**Provided text**:

========================================================================

The FAR app displays 3 different due dates to users, and these dates change every year. The past 2 years, I’ve had the fun of updating the due dates, and each time it’s taken a bit of searching around to figure out where the dates are stored. Long story short:

The due dates live at [server-root]/etc/far/due_date.txt. This file can be human-edited, but there’s also a module within FAR that allows certain users to edit these dates via the web. To get this ability, your username has to be present in the table FAR.FAR_AUTH. Then, in the FAR app under the “Report Options” dropdown, you will see an option titled “FAR Due Dates”. Select this, and you can edit the due dates from there.

Also, it seems like every year, UMBC adds more academic departments, so it’s fairly common to get requests to add these departments to FAR. FAR maintains its own lists of departments (should it really do this? Probably not. Will it ever get fixed? Probably not). To add one, just add it to the table FAR.FAR_DEPARTMENTS.

That’s all for now.

Student IDs, and making the portal work for users who don’t have them

First: The facts of life.

  1. UMBC has the concept of a “student ID number.” This number is used in SIS as the primary key for almost every table. All students have these IDs, as do faculty members who teach courses, etc.

========================================================================

**Data shown**:

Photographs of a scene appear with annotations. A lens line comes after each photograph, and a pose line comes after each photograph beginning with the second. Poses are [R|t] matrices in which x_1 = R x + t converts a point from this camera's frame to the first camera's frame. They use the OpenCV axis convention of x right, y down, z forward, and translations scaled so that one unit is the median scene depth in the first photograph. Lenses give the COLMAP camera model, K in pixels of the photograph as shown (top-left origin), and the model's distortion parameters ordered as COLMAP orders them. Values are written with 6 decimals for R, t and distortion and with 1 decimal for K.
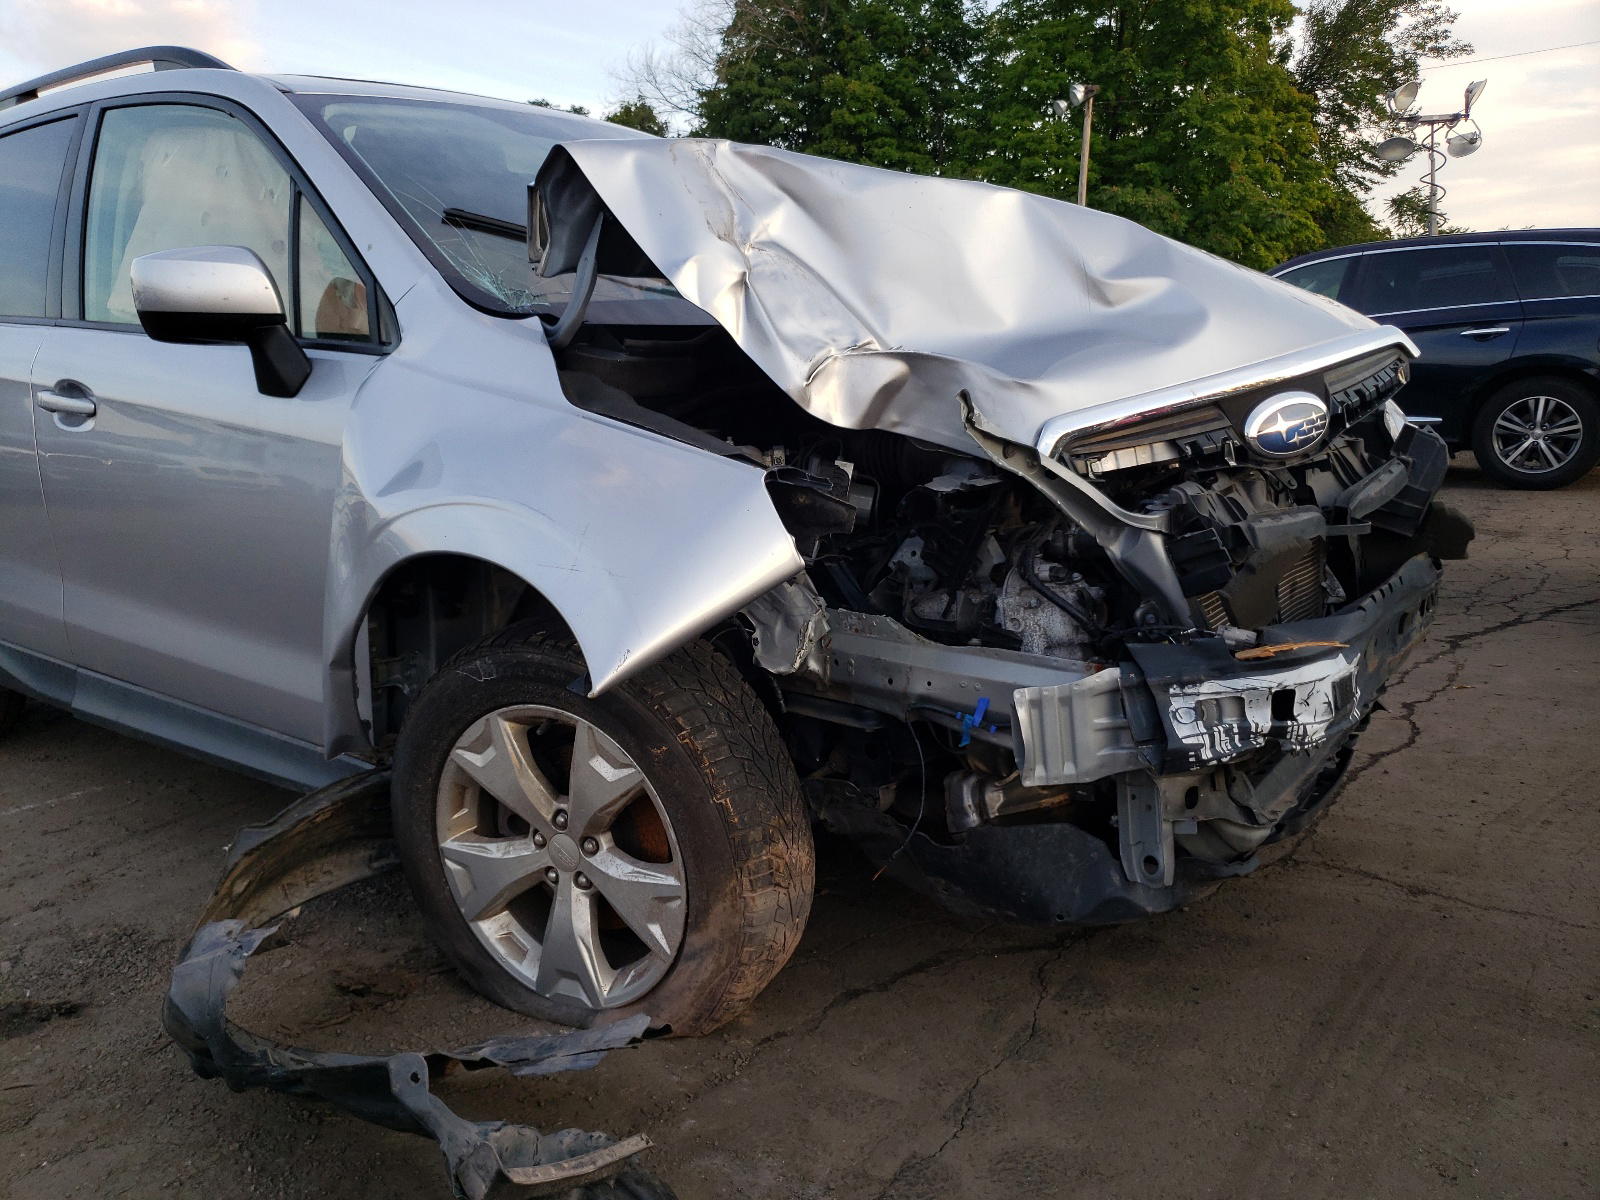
lens RADIAL K [[1272.5, 0, 801.7], [0, 1272.5, 603.4], [0, 0, 1]] dist [0.010666, 0.003795]
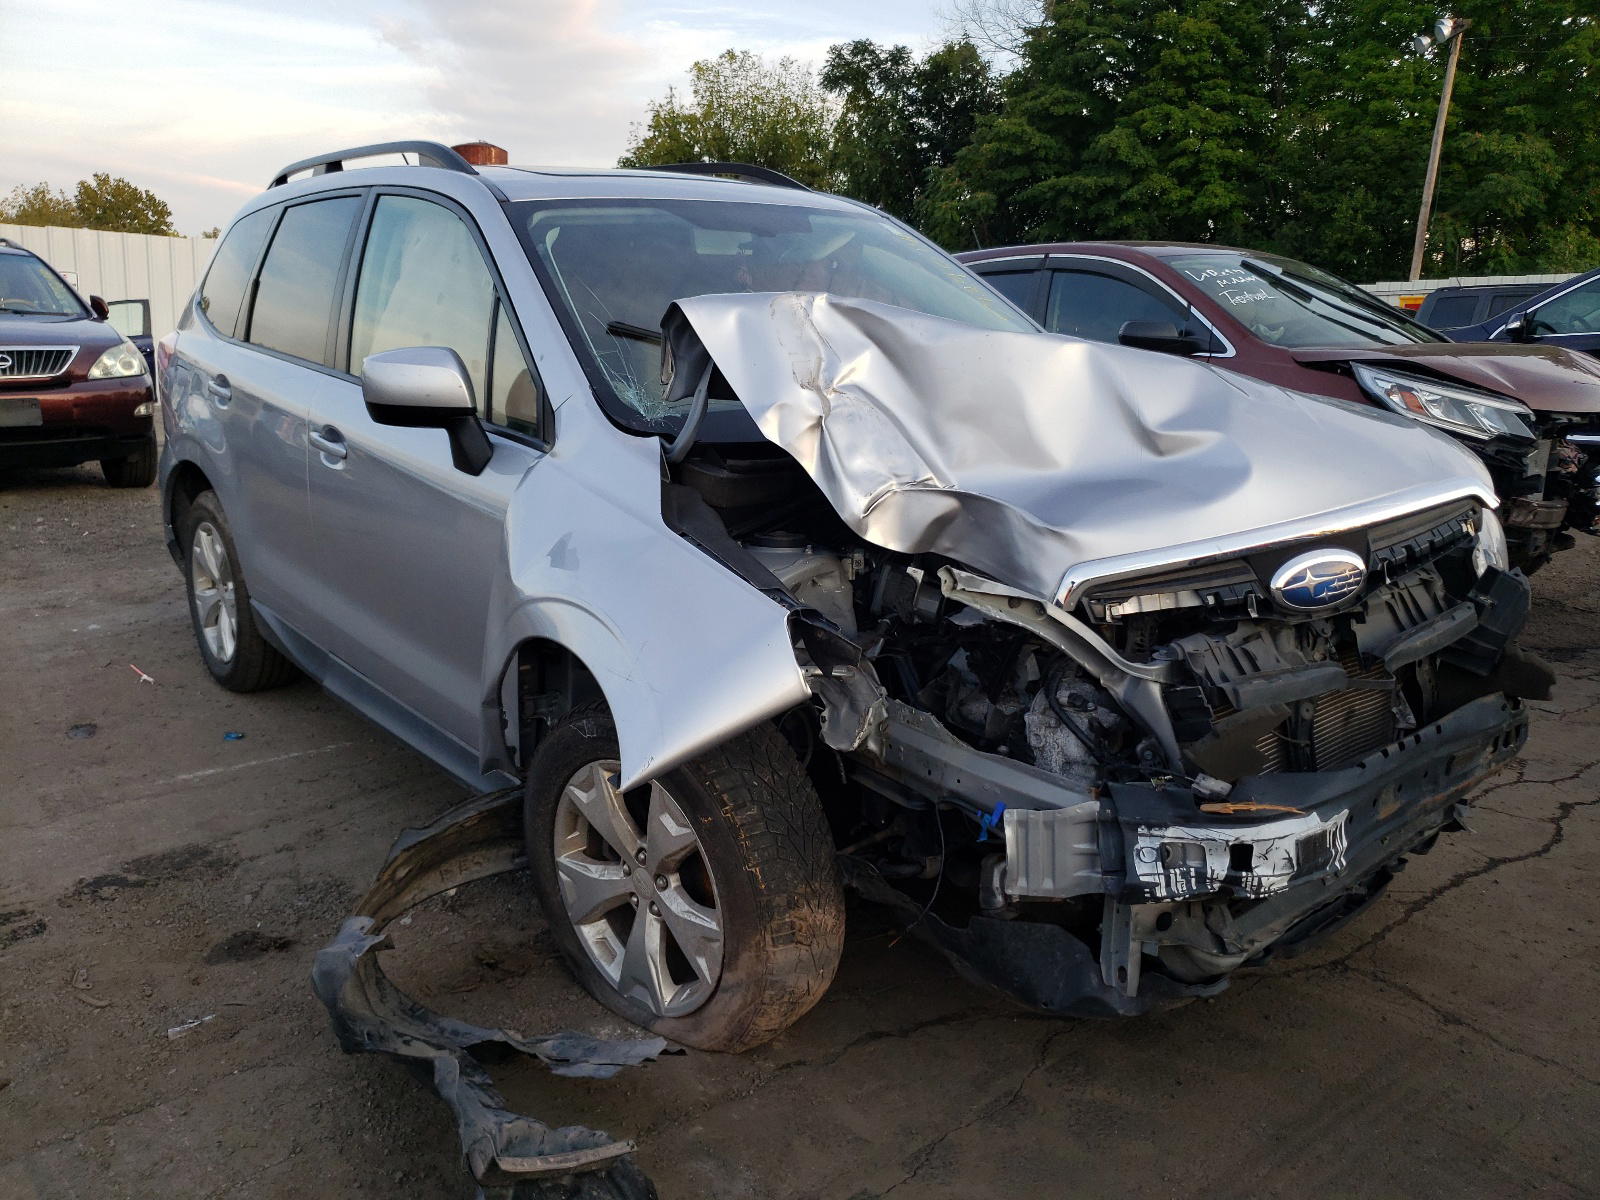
lens RADIAL K [[1272.5, 0, 799.1], [0, 1272.5, 600.6], [0, 0, 1]] dist [0.010666, 0.003795]
pose [[0.971666, 0.089366, -0.218812, 0.193208], [-0.080048, 0.995480, 0.051105, -0.141922], [0.222390, -0.032142, 0.974428, -0.131559]]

========================================================================

**Requirement A**:
In the FAR notes, which table must list a username for that user to edit the due dates through the web?
**Requirement B**:
Say whether each statement agrees with the FAR notes, and give yes or no with the deciding words of the notes quoted exactly. (i) The file that stores the due dates can be edited by hand. (ii) The FAR app displays four due dates. (iii) Only students have student ID numbers.
**Requirement C**:
Reproduce the FAR notes word for word, from "Also, it seems" to "the table FAR.FAR_DEPARTMENTS.".

**Problem solution A**:
FAR.FAR_AUTH

**Problem solution B**:
(i) Yes: "This file can be human-edited"
(ii) No: "The FAR app displays 3 different due dates to users"
(iii) No: "All students have these IDs, as do faculty members who teach courses, etc."

**Problem solution C**:
Also, it seems like every year, UMBC adds more academic departments, so it’s fairly common to get requests to add these departments to FAR. FAR maintains its own lists of departments (should it really do this? Probably not. Will it ever get fixed? Probably not). To add one, just add it to the table FAR.FAR_DEPARTMENTS.